Reproduce the lines below word for word, leaving out the pictures.
⟨
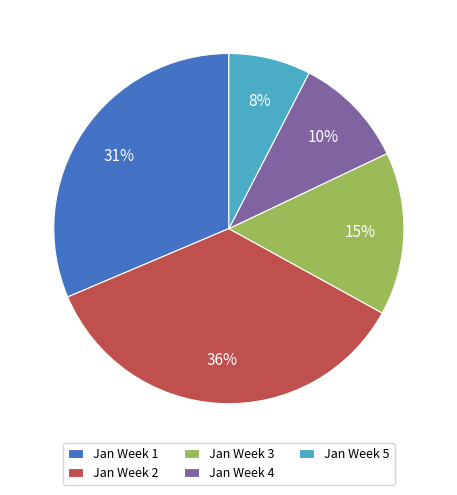

Combined, do Jan Week 1 and Jan Week 2 account for over 50%?

Yes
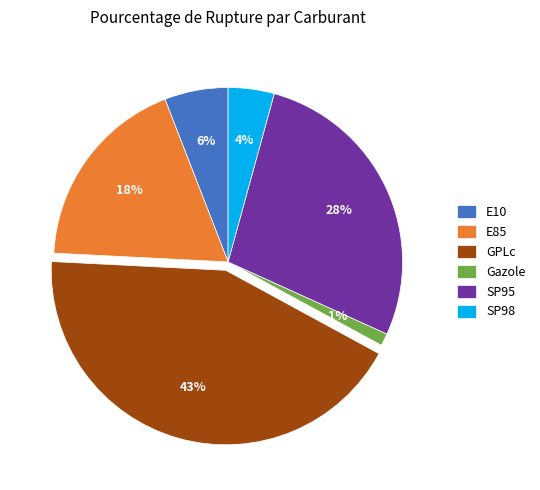

How many slices are in this pie chart?

6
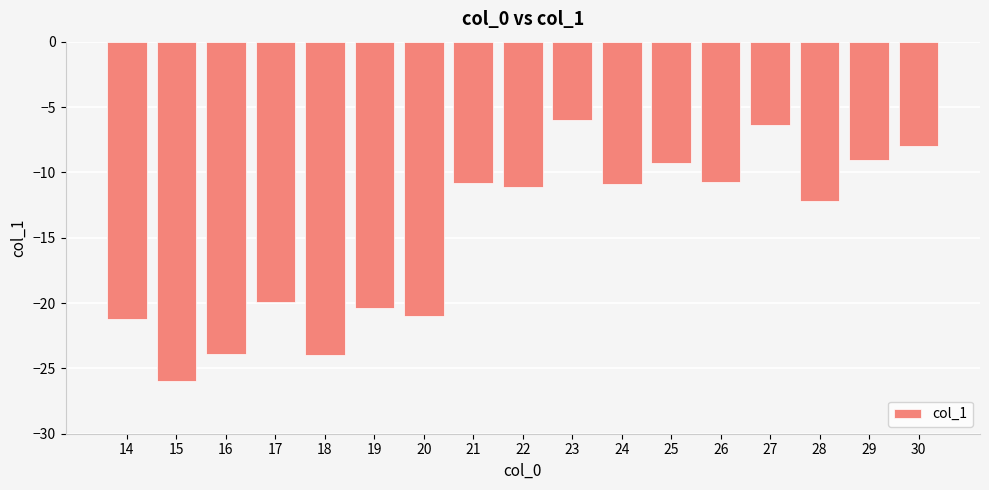

How many distinct data groups are displayed?

1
⟩
RESPONSE BELOW =
Combined, do Jan Week 1 and Jan Week 2 account for over 50%?

Yes

How many slices are in this pie chart?

6

How many distinct data groups are displayed?

1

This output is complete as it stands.